* _Entries supplied_:
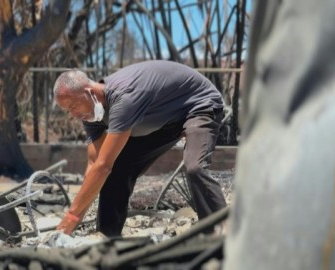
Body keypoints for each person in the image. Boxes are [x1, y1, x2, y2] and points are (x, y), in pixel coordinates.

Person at [54, 60, 227, 236]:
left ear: (89, 92)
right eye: (68, 111)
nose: (74, 115)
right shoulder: (91, 115)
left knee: (195, 167)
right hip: (167, 119)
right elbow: (94, 166)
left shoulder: (124, 98)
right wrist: (75, 218)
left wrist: (71, 217)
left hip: (199, 105)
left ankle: (222, 233)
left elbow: (103, 165)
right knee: (118, 168)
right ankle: (106, 239)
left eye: (74, 106)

* _What is being asked_: Make an exact copy of the lines running from the one with "left knee: (195, 167)" to the last line of the listing, including both ends.

* _Task result_:
left knee: (195, 167)
right hip: (167, 119)
right elbow: (94, 166)
left shoulder: (124, 98)
right wrist: (75, 218)
left wrist: (71, 217)
left hip: (199, 105)
left ankle: (222, 233)
left elbow: (103, 165)
right knee: (118, 168)
right ankle: (106, 239)
left eye: (74, 106)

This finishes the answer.